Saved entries
-- Opening Marker --

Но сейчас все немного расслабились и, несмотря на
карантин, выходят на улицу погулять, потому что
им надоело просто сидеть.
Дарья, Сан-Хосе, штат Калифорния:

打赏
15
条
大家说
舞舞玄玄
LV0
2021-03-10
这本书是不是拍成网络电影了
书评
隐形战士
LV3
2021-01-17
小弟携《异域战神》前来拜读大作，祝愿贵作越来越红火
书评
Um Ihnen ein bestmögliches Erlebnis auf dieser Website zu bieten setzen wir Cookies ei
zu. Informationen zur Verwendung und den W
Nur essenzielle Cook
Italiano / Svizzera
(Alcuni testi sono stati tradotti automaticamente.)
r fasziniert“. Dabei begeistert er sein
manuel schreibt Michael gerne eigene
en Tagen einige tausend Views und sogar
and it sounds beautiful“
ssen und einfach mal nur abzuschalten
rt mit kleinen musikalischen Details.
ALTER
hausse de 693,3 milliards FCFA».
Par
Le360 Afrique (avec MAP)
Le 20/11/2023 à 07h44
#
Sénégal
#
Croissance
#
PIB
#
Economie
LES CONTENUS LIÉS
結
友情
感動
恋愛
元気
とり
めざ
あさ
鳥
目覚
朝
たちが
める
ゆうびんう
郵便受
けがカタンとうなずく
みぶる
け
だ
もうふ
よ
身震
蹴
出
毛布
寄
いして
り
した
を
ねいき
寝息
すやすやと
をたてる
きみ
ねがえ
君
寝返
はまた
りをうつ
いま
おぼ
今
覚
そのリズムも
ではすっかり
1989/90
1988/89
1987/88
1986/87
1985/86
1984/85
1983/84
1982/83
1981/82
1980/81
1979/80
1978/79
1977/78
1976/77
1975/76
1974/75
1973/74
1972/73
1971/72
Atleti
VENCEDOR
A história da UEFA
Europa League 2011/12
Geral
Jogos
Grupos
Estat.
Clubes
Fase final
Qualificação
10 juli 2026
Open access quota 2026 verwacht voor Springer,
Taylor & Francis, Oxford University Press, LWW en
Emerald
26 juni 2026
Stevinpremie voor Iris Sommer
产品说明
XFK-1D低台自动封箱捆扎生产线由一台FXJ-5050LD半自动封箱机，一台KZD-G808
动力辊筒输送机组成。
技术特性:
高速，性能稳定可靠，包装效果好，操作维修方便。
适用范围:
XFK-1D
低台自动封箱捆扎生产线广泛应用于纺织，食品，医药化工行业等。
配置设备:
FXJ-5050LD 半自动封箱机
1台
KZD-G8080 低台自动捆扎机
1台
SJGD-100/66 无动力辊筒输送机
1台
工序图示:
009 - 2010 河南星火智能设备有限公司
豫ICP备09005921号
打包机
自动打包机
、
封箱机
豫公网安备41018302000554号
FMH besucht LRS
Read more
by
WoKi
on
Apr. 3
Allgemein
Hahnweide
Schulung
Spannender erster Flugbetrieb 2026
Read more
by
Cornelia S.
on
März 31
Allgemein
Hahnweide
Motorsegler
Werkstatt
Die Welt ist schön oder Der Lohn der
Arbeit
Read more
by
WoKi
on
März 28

-- Closing Marker --

▶ _ABOUT THIS EXERCISE_: Please count the lines in the listing above that contain the string "voor" in that exact case, and reply with the number alone.

▶ _OUTPUT BELOW_: 2